Exercise instructions:
The records are to be copied exactly and in full.

Dataset records:

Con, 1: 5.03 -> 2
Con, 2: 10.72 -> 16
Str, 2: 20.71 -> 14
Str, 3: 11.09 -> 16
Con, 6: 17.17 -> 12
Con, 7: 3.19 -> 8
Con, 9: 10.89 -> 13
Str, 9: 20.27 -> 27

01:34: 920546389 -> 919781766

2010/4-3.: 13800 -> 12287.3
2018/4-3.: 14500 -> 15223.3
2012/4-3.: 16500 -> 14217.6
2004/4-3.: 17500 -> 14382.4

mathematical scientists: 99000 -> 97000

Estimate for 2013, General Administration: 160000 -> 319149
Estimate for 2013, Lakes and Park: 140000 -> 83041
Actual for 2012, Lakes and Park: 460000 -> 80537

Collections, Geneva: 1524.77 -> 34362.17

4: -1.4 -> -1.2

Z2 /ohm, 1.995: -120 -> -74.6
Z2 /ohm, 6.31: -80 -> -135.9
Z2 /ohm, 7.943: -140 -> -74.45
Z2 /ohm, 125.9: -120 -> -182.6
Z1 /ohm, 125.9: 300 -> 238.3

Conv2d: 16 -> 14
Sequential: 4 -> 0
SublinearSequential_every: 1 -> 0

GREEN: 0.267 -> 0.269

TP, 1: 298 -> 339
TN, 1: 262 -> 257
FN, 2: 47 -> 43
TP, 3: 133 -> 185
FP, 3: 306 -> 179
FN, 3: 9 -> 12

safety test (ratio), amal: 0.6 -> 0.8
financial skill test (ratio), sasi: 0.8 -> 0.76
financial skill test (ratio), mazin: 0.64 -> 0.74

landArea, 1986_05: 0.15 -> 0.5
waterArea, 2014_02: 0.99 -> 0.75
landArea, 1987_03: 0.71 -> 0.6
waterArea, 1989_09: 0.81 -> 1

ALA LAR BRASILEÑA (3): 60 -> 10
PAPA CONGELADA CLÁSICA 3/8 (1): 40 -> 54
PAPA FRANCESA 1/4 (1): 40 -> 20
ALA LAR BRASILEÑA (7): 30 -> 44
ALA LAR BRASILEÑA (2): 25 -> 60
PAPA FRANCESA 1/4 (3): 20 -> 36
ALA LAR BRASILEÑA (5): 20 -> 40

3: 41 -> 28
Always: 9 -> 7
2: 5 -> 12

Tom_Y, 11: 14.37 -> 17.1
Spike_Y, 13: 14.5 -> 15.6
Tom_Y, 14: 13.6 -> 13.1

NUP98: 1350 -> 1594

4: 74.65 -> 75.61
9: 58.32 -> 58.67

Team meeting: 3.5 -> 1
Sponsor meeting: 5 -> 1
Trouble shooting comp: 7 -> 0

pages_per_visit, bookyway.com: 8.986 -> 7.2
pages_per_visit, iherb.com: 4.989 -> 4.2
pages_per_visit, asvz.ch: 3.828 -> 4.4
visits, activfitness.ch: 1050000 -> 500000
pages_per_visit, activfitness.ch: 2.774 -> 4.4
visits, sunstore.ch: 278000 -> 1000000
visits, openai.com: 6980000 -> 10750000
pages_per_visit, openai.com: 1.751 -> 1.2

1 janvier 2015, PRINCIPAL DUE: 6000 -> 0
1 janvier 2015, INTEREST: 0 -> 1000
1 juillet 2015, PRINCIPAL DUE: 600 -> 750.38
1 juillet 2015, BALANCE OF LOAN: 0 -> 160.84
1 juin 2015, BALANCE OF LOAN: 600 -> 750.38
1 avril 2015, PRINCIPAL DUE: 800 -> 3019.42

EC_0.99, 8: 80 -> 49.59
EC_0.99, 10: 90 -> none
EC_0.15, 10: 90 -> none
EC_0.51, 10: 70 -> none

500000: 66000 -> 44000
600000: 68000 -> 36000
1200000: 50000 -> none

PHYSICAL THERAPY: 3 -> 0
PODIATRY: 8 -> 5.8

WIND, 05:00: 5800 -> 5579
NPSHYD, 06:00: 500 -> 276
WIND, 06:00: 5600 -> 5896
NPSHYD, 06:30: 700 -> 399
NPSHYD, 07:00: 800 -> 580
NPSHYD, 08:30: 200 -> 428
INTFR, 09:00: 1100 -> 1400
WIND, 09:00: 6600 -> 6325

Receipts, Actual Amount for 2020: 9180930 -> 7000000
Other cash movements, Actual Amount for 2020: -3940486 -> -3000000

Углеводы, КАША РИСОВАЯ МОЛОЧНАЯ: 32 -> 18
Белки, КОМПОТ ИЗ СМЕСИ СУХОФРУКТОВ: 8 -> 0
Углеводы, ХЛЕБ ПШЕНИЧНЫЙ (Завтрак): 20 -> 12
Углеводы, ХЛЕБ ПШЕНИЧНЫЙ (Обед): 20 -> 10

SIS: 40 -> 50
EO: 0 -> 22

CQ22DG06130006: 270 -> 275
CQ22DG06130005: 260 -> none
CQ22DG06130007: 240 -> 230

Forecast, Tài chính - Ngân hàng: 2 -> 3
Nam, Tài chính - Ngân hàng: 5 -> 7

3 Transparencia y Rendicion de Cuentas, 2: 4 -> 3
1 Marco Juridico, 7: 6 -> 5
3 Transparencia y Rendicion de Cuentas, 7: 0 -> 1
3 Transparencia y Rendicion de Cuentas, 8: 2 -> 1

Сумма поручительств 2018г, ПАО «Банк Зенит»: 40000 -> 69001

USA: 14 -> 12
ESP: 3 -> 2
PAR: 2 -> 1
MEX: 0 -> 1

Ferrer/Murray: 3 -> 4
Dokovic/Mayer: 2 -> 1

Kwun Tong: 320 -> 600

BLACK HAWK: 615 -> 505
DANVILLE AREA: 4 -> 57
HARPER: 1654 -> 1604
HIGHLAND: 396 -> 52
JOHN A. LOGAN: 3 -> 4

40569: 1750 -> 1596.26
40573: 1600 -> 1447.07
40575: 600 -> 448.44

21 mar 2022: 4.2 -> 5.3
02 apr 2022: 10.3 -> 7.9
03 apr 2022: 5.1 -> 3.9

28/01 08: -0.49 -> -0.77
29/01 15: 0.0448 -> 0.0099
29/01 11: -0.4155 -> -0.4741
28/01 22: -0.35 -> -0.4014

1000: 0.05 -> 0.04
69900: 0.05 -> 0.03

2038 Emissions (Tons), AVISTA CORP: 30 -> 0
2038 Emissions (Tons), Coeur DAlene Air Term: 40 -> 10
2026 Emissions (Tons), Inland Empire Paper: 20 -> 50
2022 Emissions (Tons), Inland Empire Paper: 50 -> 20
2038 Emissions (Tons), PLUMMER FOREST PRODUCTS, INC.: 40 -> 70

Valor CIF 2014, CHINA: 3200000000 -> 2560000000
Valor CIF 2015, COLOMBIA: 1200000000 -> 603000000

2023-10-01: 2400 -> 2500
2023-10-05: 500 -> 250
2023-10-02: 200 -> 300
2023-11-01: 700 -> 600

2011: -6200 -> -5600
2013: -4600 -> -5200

Task response:
Con, 1: 5.03 -> 2
Con, 2: 10.72 -> 16
Str, 2: 20.71 -> 14
Str, 3: 11.09 -> 16
Con, 6: 17.17 -> 12
Con, 7: 3.19 -> 8
Con, 9: 10.89 -> 13
Str, 9: 20.27 -> 27

01:34: 920546389 -> 919781766

2010/4-3.: 13800 -> 12287.3
2018/4-3.: 14500 -> 15223.3
2012/4-3.: 16500 -> 14217.6
2004/4-3.: 17500 -> 14382.4

mathematical scientists: 99000 -> 97000

Estimate for 2013, General Administration: 160000 -> 319149
Estimate for 2013, Lakes and Park: 140000 -> 83041
Actual for 2012, Lakes and Park: 460000 -> 80537

Collections, Geneva: 1524.77 -> 34362.17

4: -1.4 -> -1.2

Z2 /ohm, 1.995: -120 -> -74.6
Z2 /ohm, 6.31: -80 -> -135.9
Z2 /ohm, 7.943: -140 -> -74.45
Z2 /ohm, 125.9: -120 -> -182.6
Z1 /ohm, 125.9: 300 -> 238.3

Conv2d: 16 -> 14
Sequential: 4 -> 0
SublinearSequential_every: 1 -> 0

GREEN: 0.267 -> 0.269

TP, 1: 298 -> 339
TN, 1: 262 -> 257
FN, 2: 47 -> 43
TP, 3: 133 -> 185
FP, 3: 306 -> 179
FN, 3: 9 -> 12

safety test (ratio), amal: 0.6 -> 0.8
financial skill test (ratio), sasi: 0.8 -> 0.76
financial skill test (ratio), mazin: 0.64 -> 0.74

landArea, 1986_05: 0.15 -> 0.5
waterArea, 2014_02: 0.99 -> 0.75
landArea, 1987_03: 0.71 -> 0.6
waterArea, 1989_09: 0.81 -> 1

ALA LAR BRASILEÑA (3): 60 -> 10
PAPA CONGELADA CLÁSICA 3/8 (1): 40 -> 54
PAPA FRANCESA 1/4 (1): 40 -> 20
ALA LAR BRASILEÑA (7): 30 -> 44
ALA LAR BRASILEÑA (2): 25 -> 60
PAPA FRANCESA 1/4 (3): 20 -> 36
ALA LAR BRASILEÑA (5): 20 -> 40

3: 41 -> 28
Always: 9 -> 7
2: 5 -> 12

Tom_Y, 11: 14.37 -> 17.1
Spike_Y, 13: 14.5 -> 15.6
Tom_Y, 14: 13.6 -> 13.1

NUP98: 1350 -> 1594

4: 74.65 -> 75.61
9: 58.32 -> 58.67

Team meeting: 3.5 -> 1
Sponsor meeting: 5 -> 1
Trouble shooting comp: 7 -> 0

pages_per_visit, bookyway.com: 8.986 -> 7.2
pages_per_visit, iherb.com: 4.989 -> 4.2
pages_per_visit, asvz.ch: 3.828 -> 4.4
visits, activfitness.ch: 1050000 -> 500000
pages_per_visit, activfitness.ch: 2.774 -> 4.4
visits, sunstore.ch: 278000 -> 1000000
visits, openai.com: 6980000 -> 10750000
pages_per_visit, openai.com: 1.751 -> 1.2

1 janvier 2015, PRINCIPAL DUE: 6000 -> 0
1 janvier 2015, INTEREST: 0 -> 1000
1 juillet 2015, PRINCIPAL DUE: 600 -> 750.38
1 juillet 2015, BALANCE OF LOAN: 0 -> 160.84
1 juin 2015, BALANCE OF LOAN: 600 -> 750.38
1 avril 2015, PRINCIPAL DUE: 800 -> 3019.42

EC_0.99, 8: 80 -> 49.59
EC_0.99, 10: 90 -> none
EC_0.15, 10: 90 -> none
EC_0.51, 10: 70 -> none

500000: 66000 -> 44000
600000: 68000 -> 36000
1200000: 50000 -> none

PHYSICAL THERAPY: 3 -> 0
PODIATRY: 8 -> 5.8

WIND, 05:00: 5800 -> 5579
NPSHYD, 06:00: 500 -> 276
WIND, 06:00: 5600 -> 5896
NPSHYD, 06:30: 700 -> 399
NPSHYD, 07:00: 800 -> 580
NPSHYD, 08:30: 200 -> 428
INTFR, 09:00: 1100 -> 1400
WIND, 09:00: 6600 -> 6325

Receipts, Actual Amount for 2020: 9180930 -> 7000000
Other cash movements, Actual Amount for 2020: -3940486 -> -3000000

Углеводы, КАША РИСОВАЯ МОЛОЧНАЯ: 32 -> 18
Белки, КОМПОТ ИЗ СМЕСИ СУХОФРУКТОВ: 8 -> 0
Углеводы, ХЛЕБ ПШЕНИЧНЫЙ (Завтрак): 20 -> 12
Углеводы, ХЛЕБ ПШЕНИЧНЫЙ (Обед): 20 -> 10

SIS: 40 -> 50
EO: 0 -> 22

CQ22DG06130006: 270 -> 275
CQ22DG06130005: 260 -> none
CQ22DG06130007: 240 -> 230

Forecast, Tài chính - Ngân hàng: 2 -> 3
Nam, Tài chính - Ngân hàng: 5 -> 7

3 Transparencia y Rendicion de Cuentas, 2: 4 -> 3
1 Marco Juridico, 7: 6 -> 5
3 Transparencia y Rendicion de Cuentas, 7: 0 -> 1
3 Transparencia y Rendicion de Cuentas, 8: 2 -> 1

Сумма поручительств 2018г, ПАО «Банк Зенит»: 40000 -> 69001

USA: 14 -> 12
ESP: 3 -> 2
PAR: 2 -> 1
MEX: 0 -> 1

Ferrer/Murray: 3 -> 4
Dokovic/Mayer: 2 -> 1

Kwun Tong: 320 -> 600

BLACK HAWK: 615 -> 505
DANVILLE AREA: 4 -> 57
HARPER: 1654 -> 1604
HIGHLAND: 396 -> 52
JOHN A. LOGAN: 3 -> 4

40569: 1750 -> 1596.26
40573: 1600 -> 1447.07
40575: 600 -> 448.44

21 mar 2022: 4.2 -> 5.3
02 apr 2022: 10.3 -> 7.9
03 apr 2022: 5.1 -> 3.9

28/01 08: -0.49 -> -0.77
29/01 15: 0.0448 -> 0.0099
29/01 11: -0.4155 -> -0.4741
28/01 22: -0.35 -> -0.4014

1000: 0.05 -> 0.04
69900: 0.05 -> 0.03

2038 Emissions (Tons), AVISTA CORP: 30 -> 0
2038 Emissions (Tons), Coeur DAlene Air Term: 40 -> 10
2026 Emissions (Tons), Inland Empire Paper: 20 -> 50
2022 Emissions (Tons), Inland Empire Paper: 50 -> 20
2038 Emissions (Tons), PLUMMER FOREST PRODUCTS, INC.: 40 -> 70

Valor CIF 2014, CHINA: 3200000000 -> 2560000000
Valor CIF 2015, COLOMBIA: 1200000000 -> 603000000

2023-10-01: 2400 -> 2500
2023-10-05: 500 -> 250
2023-10-02: 200 -> 300
2023-11-01: 700 -> 600

2011: -6200 -> -5600
2013: -4600 -> -5200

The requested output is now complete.